# What is required:
What lines in the data below mention the string "Supply"? Copy them out.

Data entries
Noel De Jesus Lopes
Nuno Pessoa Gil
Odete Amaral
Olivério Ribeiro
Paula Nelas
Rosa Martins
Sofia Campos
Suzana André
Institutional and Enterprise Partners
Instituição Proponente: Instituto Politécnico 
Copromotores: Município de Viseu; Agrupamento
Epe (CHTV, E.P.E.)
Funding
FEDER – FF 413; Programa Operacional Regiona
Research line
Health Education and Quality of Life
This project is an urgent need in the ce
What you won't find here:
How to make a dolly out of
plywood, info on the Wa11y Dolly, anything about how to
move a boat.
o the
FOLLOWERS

...

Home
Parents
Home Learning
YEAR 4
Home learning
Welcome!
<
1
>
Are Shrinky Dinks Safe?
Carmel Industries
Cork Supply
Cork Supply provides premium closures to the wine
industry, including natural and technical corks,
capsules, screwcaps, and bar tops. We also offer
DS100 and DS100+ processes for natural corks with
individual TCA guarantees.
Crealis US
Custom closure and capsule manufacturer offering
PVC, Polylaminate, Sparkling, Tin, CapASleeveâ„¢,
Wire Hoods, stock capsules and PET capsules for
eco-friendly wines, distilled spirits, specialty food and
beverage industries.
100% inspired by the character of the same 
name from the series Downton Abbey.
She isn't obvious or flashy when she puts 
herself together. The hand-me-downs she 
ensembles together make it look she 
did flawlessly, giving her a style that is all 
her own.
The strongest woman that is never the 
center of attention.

# Output for this exercise:
Cork Supply
Cork Supply provides premium closures to the wine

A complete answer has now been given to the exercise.